Text excerpt —
*****
Nov. 1, 2017 By Jerry Hill
Baylor Bear Foundation Whether it was selling real estate, coaching cheerleaders at SMU, promoting authors through the University Press at TCU or directing communications at The King's University, Jovan Overshown kept thinking that there was a piece of the puzzle missing.
"I remember going through a period of time where I was praying, `OK, Lord, is there something I'm not processing? Can I not be happy at a job?''' she said. "I enjoyed SMU, but obviously I don't want to coach long-term. So, I always felt like there was some part of the puzzle that I was missing."
What she was missing was that euphoria and excitement that comes from athletics, something that had played such a huge part in her life as a cheerleader from junior high through her undergraduate days at TCU.
She wanted to be back in that world.
"I always go back to that it's a total God thing, because something in my spirit said it," said Overshown, Baylor's Associate Athletics Director for Engagement. "It made no sense, it's completely illogical. But, I thought, `Is this why there hasn't been fulfillment? Is this why I didn't enjoy my experience at TCU, because I wasn't part of that excitement that I came out of? Is that why I enjoyed SMU, because I was part of that.'''
At the same time, Overshown is convinced that God got her prayers crossed with her husband, Billy, a former TCU running back and longtime high school coach who is working on his master's degree in sports management.
Married for five years, they write daily confessionals and desires on their bathroom mirror.
*****
A series of items

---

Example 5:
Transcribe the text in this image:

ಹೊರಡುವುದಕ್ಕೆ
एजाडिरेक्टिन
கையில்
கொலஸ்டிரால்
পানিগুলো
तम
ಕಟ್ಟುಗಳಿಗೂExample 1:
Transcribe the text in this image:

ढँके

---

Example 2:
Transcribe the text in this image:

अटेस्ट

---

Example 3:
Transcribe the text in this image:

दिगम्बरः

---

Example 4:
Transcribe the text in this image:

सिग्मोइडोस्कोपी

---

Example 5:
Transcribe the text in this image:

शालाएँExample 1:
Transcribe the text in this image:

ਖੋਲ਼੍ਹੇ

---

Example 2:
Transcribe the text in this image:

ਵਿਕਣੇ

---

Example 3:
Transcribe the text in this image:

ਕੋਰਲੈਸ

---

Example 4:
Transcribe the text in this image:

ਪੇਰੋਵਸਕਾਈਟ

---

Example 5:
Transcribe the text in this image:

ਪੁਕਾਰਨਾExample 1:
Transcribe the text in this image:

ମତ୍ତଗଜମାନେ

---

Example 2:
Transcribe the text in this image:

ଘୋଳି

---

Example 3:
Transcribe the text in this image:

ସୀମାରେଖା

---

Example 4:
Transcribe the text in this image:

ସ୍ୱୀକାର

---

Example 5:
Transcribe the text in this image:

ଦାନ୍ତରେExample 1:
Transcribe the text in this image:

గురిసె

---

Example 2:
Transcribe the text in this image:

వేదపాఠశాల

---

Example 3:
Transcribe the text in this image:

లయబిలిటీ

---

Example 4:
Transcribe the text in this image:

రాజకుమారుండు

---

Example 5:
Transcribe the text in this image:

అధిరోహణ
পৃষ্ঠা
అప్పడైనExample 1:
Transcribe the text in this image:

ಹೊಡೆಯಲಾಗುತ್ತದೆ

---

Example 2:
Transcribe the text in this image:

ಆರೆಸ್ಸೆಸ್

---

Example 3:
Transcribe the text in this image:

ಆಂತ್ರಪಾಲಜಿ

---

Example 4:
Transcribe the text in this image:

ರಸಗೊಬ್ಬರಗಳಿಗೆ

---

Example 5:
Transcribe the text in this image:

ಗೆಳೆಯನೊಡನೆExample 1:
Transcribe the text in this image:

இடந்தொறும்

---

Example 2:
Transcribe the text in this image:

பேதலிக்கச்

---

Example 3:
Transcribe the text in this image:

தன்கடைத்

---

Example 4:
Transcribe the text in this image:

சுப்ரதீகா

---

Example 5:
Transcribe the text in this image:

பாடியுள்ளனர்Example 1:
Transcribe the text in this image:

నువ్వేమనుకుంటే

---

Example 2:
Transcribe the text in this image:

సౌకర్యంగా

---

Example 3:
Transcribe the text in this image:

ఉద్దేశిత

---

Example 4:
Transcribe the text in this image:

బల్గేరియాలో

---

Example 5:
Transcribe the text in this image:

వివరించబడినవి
*****
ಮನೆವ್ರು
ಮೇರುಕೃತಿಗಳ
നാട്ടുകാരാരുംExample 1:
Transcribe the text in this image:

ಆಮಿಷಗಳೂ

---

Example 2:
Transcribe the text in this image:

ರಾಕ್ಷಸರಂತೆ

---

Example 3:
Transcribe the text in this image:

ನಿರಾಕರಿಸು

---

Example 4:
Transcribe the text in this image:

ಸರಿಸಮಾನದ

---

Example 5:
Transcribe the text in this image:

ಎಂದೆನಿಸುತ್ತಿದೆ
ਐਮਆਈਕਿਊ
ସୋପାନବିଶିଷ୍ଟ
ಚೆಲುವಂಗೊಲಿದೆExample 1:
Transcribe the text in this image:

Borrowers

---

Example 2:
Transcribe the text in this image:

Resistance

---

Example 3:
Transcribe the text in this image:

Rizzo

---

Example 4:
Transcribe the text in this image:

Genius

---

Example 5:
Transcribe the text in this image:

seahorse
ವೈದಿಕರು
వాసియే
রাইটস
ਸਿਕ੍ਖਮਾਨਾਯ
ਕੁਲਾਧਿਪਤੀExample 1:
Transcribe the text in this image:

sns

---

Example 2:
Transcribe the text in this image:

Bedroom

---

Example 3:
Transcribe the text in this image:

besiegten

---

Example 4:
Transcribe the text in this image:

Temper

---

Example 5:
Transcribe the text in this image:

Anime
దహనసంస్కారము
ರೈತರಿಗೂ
*****
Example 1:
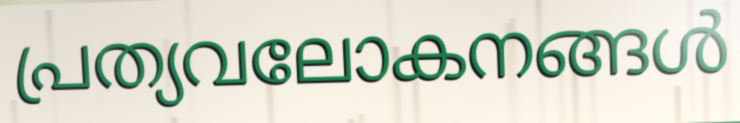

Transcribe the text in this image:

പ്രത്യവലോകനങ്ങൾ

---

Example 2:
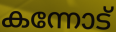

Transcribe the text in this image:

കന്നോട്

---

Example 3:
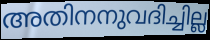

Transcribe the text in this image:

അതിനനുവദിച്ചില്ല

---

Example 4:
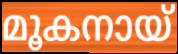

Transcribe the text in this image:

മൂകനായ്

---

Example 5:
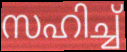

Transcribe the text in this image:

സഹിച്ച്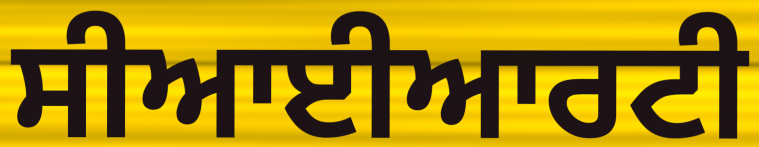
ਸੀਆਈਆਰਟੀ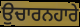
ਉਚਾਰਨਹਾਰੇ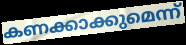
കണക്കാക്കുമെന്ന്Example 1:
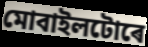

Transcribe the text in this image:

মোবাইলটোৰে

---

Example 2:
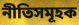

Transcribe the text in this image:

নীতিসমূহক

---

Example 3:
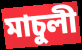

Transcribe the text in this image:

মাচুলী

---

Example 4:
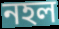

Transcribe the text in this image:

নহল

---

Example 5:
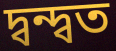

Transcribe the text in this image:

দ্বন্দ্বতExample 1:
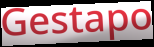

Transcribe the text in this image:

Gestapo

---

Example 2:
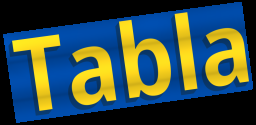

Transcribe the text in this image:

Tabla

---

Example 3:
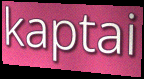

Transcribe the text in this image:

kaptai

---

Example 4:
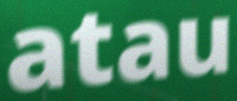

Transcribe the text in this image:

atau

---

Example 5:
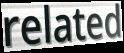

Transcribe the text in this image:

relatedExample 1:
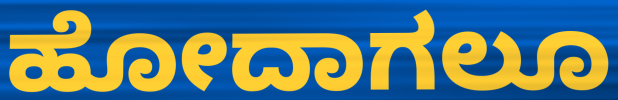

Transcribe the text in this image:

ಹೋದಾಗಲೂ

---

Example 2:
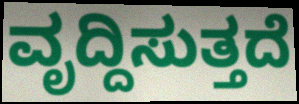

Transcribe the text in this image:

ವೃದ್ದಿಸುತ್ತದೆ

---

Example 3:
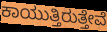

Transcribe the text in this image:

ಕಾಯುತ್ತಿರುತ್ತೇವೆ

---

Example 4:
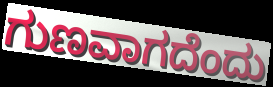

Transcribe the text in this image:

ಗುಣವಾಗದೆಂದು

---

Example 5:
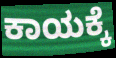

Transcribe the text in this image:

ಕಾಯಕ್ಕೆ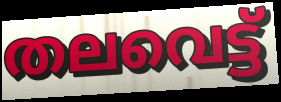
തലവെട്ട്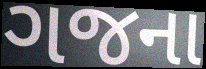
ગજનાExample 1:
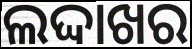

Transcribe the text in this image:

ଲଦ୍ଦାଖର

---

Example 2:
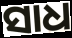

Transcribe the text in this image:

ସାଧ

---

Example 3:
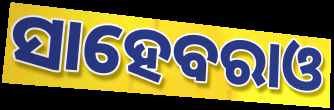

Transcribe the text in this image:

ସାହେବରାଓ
*****
The problem —
Reproduce the article about Jovan Overshown above, word for word and in full.

Answer for this exercise —
Nov. 1, 2017 By Jerry Hill
Baylor Bear Foundation Whether it was selling real estate, coaching cheerleaders at SMU, promoting authors through the University Press at TCU or directing communications at The King's University, Jovan Overshown kept thinking that there was a piece of the puzzle missing.
"I remember going through a period of time where I was praying, `OK, Lord, is there something I'm not processing? Can I not be happy at a job?''' she said. "I enjoyed SMU, but obviously I don't want to coach long-term. So, I always felt like there was some part of the puzzle that I was missing."
What she was missing was that euphoria and excitement that comes from athletics, something that had played such a huge part in her life as a cheerleader from junior high through her undergraduate days at TCU.
She wanted to be back in that world.
"I always go back to that it's a total God thing, because something in my spirit said it," said Overshown, Baylor's Associate Athletics Director for Engagement. "It made no sense, it's completely illogical. But, I thought, `Is this why there hasn't been fulfillment? Is this why I didn't enjoy my experience at TCU, because I wasn't part of that excitement that I came out of? Is that why I enjoyed SMU, because I was part of that.'''
At the same time, Overshown is convinced that God got her prayers crossed with her husband, Billy, a former TCU running back and longtime high school coach who is working on his master's degree in sports management.
Married for five years, they write daily confessionals and desires on their bathroom mirror.